My Mom is a Nurse, I capitalize it because I am proud of that fact. Even in retirement she is still the one that everyone in the extended family reaches out to for knowledge in dealing with cuts, scrapes, test results and questions about why doctors want them to do certain things. My mom is also the one who made me interested in medical thrillers. Mom would pass on interesting books, sometimes with the proviso this is all full of shenanigans, but its science fiction so you might like it. From here I started reading Robin Cook, and have been rarely disappointed. I like Cook for his ideas, both medical and his clearly apparat feeling about how medicine has been corrupted in many ways, by insurance companies and for profit companies. Mostly for his stories, though. And this one is no exception. Spasm by Robin Cook is the fifteenth book in the long-running Jack Stapleton and Laurie Montgomery series, about married pathologists who travel to upstate New York for a rest, and find a lot more than they expected.
The Big City is getting the married couple of Jack Stapleton and Laurie Montgomery down, especially with all the office spats and infighting that Laurie has to put up with at work, obstacles that are effecting Laurie's job as Chief Pathologist. An offer comes from a friend of Jack's to travel upstate to the small town of Essex Falls, where the can rest, relax, enjoy the small town atmosphere and maybe consult on some odd cases that seem to be happening in the area. There seems to be a spike in Alzheimer's cases, two of which seem to have come on quickly and destroying the bodies of two people in hours and not years. The two travel north and at first are quite enamoured with the small town, a town that seems to want to harken back to a better time in America. There seems to be no mourning for the two who died, as they were a bit extreme for the area. The more the two investigate, the more they realize something is going on, something not good. And whatever it is is spreading.
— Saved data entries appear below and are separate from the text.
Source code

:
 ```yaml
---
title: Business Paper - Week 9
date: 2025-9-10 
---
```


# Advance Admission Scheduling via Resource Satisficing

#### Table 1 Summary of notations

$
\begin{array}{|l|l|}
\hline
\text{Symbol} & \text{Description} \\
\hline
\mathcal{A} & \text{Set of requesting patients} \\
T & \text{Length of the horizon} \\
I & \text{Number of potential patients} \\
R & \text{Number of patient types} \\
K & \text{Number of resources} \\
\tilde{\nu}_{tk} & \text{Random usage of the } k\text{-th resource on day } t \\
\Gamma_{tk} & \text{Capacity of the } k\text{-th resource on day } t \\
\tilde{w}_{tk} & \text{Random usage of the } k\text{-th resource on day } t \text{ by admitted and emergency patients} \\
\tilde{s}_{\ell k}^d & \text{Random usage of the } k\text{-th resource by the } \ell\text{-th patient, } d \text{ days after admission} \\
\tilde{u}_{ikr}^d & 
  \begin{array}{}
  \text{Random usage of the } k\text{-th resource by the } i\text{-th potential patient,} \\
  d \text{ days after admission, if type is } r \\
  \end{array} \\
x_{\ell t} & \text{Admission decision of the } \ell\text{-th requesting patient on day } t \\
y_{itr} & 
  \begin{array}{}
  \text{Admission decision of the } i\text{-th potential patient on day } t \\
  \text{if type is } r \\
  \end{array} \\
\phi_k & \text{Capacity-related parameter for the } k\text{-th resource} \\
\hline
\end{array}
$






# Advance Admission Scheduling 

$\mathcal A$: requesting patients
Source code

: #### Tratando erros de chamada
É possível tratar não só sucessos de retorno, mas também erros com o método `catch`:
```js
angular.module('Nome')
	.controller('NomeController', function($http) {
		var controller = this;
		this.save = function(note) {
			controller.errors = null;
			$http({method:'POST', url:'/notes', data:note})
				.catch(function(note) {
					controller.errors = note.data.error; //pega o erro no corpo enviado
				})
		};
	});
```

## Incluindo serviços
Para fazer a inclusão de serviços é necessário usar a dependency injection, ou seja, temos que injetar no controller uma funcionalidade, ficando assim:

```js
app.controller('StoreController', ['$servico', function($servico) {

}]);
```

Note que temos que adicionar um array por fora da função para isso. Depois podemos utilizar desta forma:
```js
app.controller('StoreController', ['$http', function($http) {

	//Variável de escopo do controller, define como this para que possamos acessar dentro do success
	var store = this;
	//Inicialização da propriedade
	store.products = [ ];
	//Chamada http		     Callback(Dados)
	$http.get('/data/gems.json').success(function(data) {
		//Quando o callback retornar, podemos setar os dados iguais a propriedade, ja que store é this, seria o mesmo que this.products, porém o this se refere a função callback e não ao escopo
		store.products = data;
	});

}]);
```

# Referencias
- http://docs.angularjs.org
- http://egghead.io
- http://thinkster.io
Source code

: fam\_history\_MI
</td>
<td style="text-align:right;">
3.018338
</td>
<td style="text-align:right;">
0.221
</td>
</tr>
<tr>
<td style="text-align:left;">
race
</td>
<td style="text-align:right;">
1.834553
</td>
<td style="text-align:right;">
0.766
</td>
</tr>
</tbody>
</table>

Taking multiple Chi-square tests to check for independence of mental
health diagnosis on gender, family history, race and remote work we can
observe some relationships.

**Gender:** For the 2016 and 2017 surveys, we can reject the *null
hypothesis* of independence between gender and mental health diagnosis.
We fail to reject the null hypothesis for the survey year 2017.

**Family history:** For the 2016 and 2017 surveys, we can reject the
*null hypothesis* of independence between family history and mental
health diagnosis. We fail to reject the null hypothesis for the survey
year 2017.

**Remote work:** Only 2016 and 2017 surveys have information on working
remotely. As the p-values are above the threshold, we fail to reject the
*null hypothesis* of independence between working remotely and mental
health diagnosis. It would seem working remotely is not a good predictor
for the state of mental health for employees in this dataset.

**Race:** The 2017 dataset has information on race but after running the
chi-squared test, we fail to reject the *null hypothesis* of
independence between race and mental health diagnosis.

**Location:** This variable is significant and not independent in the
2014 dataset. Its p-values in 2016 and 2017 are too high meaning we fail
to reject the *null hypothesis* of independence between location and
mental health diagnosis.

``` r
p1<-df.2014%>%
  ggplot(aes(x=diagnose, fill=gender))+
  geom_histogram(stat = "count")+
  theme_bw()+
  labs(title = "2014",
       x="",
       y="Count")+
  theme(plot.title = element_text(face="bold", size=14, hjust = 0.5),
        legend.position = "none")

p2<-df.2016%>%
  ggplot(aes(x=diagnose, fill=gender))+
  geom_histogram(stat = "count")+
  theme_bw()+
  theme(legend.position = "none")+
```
A novel that is a little too close to what is going on in America right now, with extremists making plans, odd gangster types working on gossip, a medical system in flux, with people not trusting doctors, and a bit of quackery and grifting happening. Cook really sets the scene well, with a medical mystery that really hits at people, something that many families have had to deal with. Jack Stapleton and Laurie Montgomery are interesting characters, ones who seem to like each other, respect each other opinions and bring different ideas and methodologies to the table. Cook has a nice style, one honed by years of writing, presenting a problem, a few red herrings a little danger, and a very good medical mystery. Plus a little body horror, for those who like it.
Another winning book from an author who has been doing this for a long time, and knows how to deliver. A tad icky, with interesting discourses on Alzheimer's, and the state of America's medical industry. Fans will enjoy, and this is a good book to start with if new to Robin Cook.